For passionate wildlife photographers, Uganda is about as close to paradise as you can get. Not only is Bwindi Impenetrable National Park home to one of the only populations of mountain gorillas in the world, but elsewhere in the country, you can seek out a host of other magnificent wildlife, from tree climbing lions to elephants and hippos, and perhaps even leopards. Add to this colourful cast of characters the services of an accomplished wildlife photographer to help you improve your skills, through theory and individual tuition in the field, exploring the creative process in a fun and supportive way, and you’ve got yourself the trip of a lifetime.

There are around 1,000 mountain gorillas in the world – thankfully their numbers are slowly growing through heroic conservation efforts – and half of them live in Bwindi. Park rangers escort you to find a group of gorillas – they change their nesting sites every day – and also ensure that you’re a respectful, safe distance of at least seven metres from the gorillas at all times. Being habituated, the gorillas are generally comfortable in human company, providing the perfect subjects while you sit and snap away. Some trips may also be accompanied by a vet, able to offer an even deeper insight into caring for these rare and immensely powerful animals.

How long will I be with the gorillas for?
Each gorilla permit entitles you to one hour maximum with the gorillas, to minimise disturbance. The cost of a daily permit is roughly double for Rwanda as it is for Uganda, which is why many trips now focus on the latter. A trip may include either one or two trips to see the gorillas and this will usually come towards the end so everyone is ready to get the most from it.

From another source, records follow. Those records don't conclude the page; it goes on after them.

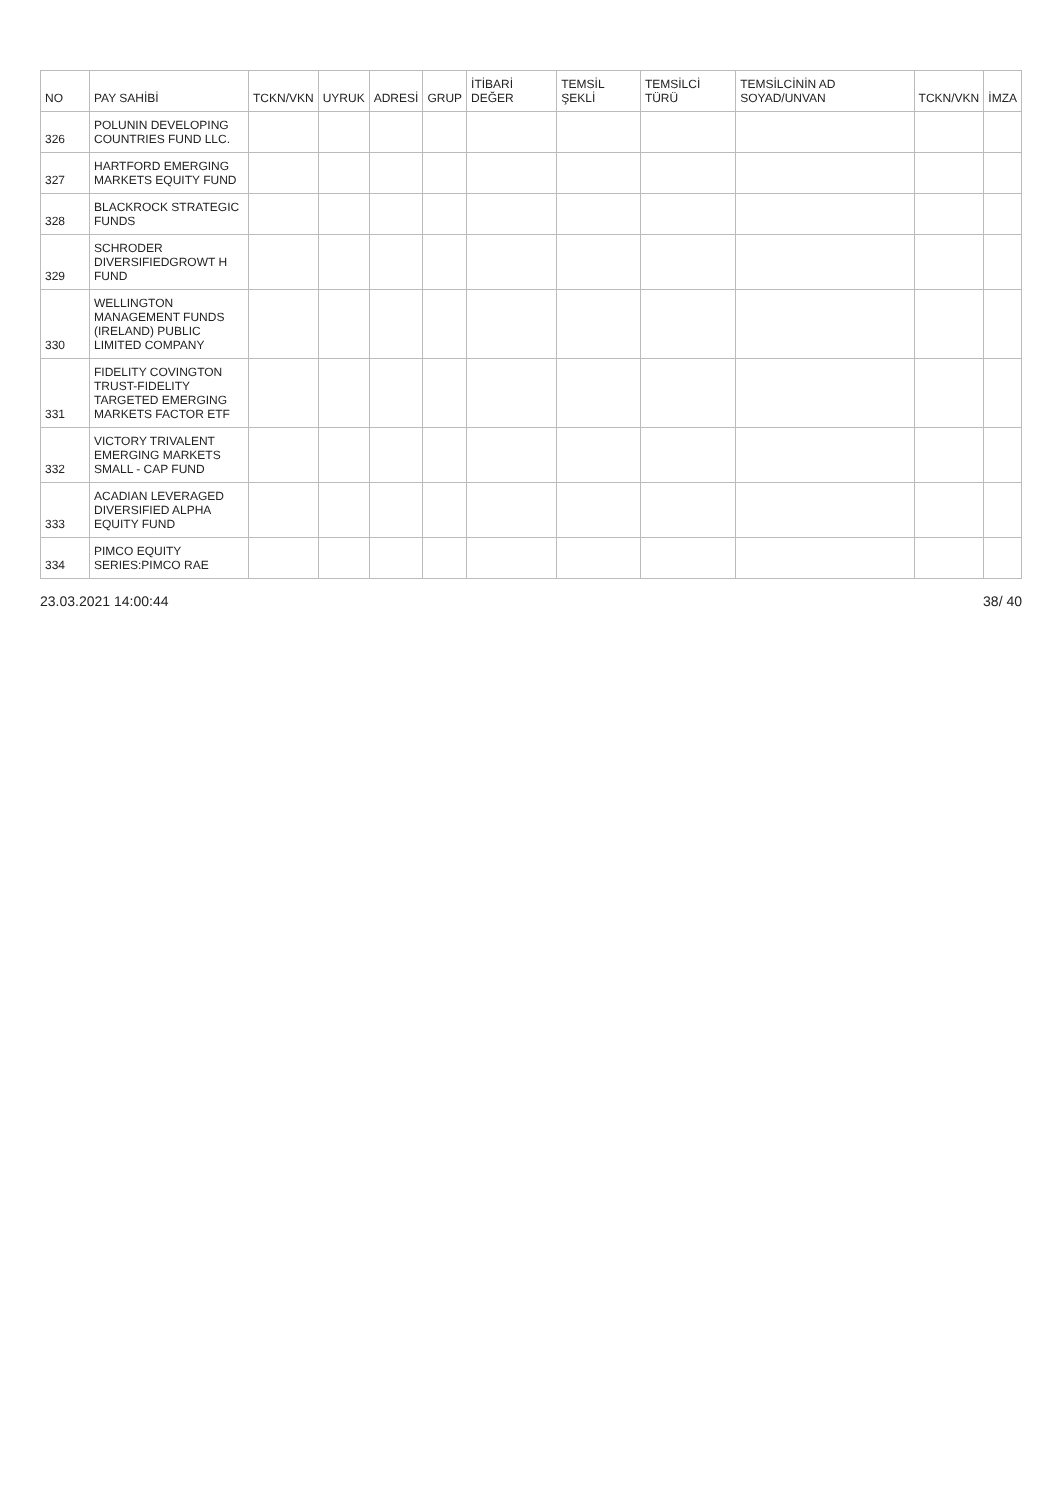| NO | PAY SAHİBİ | TCKN/VKN | UYRUK | ADRESİ | GRUP | İTİBARİ DEĞER | TEMSİL ŞEKLİ | TEMSİLCİ TÜRÜ | TEMSİLCİNİN AD SOYAD/UNVAN | TCKN/VKN | İMZA |
| --- | --- | --- | --- | --- | --- | --- | --- | --- | --- | --- | --- |
| 326 | POLUNIN DEVELOPING COUNTRIES FUND LLC. | | | | | | | | | | |
| 327 | HARTFORD EMERGING MARKETS EQUITY FUND | | | | | | | | | | |
| 328 | BLACKROCK STRATEGIC FUNDS | | | | | | | | | | |
| 329 | SCHRODER DIVERSIFIEDGROWT H FUND | | | | | | | | | | |
| 330 | WELLINGTON MANAGEMENT FUNDS (IRELAND) PUBLIC LIMITED COMPANY | | | | | | | | | | |
| 331 | FIDELITY COVINGTON TRUST-FIDELITY TARGETED EMERGING MARKETS FACTOR ETF | | | | | | | | | | |
| 332 | VICTORY TRIVALENT EMERGING MARKETS SMALL - CAP FUND | | | | | | | | | | |
| 333 | ACADIAN LEVERAGED DIVERSIFIED ALPHA EQUITY FUND | | | | | | | | | | |
| 334 | PIMCO EQUITY SERIES:PIMCO RAE | | | | | | | | | | |
23.03.2021 14:00:44 38/ 40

An hour may not seem like long, but in the gorillas’ company, you quickly lose all track of time.
Do I need to be fit?
Put it this way – they don’t call it Bwindi Impenetrable Forest for nothing. You will be trekking over steep, rough terrain through dense and misty forest at high altitude, often for several hours depending on the gorillas’ location. The pace is kept nice and slow though as you have a whole day set aside. Porters carry your equipment for you, but it can still be difficult going. Yet the sense of anticipation is palpable throughout; spending even an hour in the company of these huge, perhaps surprisingly gentle and curious apes, is truly a breathtaking, never to be forgotten experience.

Note that if you have mobility issues, porters can also be hired to carry you out to the gorillas in a throne chair or stretcher, bringing your wheelchair along too.

What will I see?
What won’t you see is more like it. The mountain gorillas of Bwindi are sure to be the crowning highlight of your trip, but packed itineraries thoroughly immerse you in far more of Uganda’s staggering biodiversity. In Kibale Forest National Park you might see chimpanzees and baboons at play and in the Bigodi Wetland Sanctuary you can capture images of some of Uganda’s 1,000+ species of birds and butterflies. Crocodiles and elephants are a few of the big-ticket residents in Queen Elizabeth National Park, while cruising the Kazinga Channel you will see huge numbers of hippos (also huge). Then there is Lake Mburo National Park, where zebras and impalas keep a watchful eye out for sly leopards. Ishasha is home to Uganda’s famous tree-climbing lions. Wow, right?

Some photography holidays in Uganda also see you visiting local communities and NGOs, and may have opportunities to practice your portrait photography. You don’t have to be an expert photographer, or to have specialist equipment, to find much to savour a trip of this kind. Advice on everything from technical issues to composition techniques and post-production is in good supply.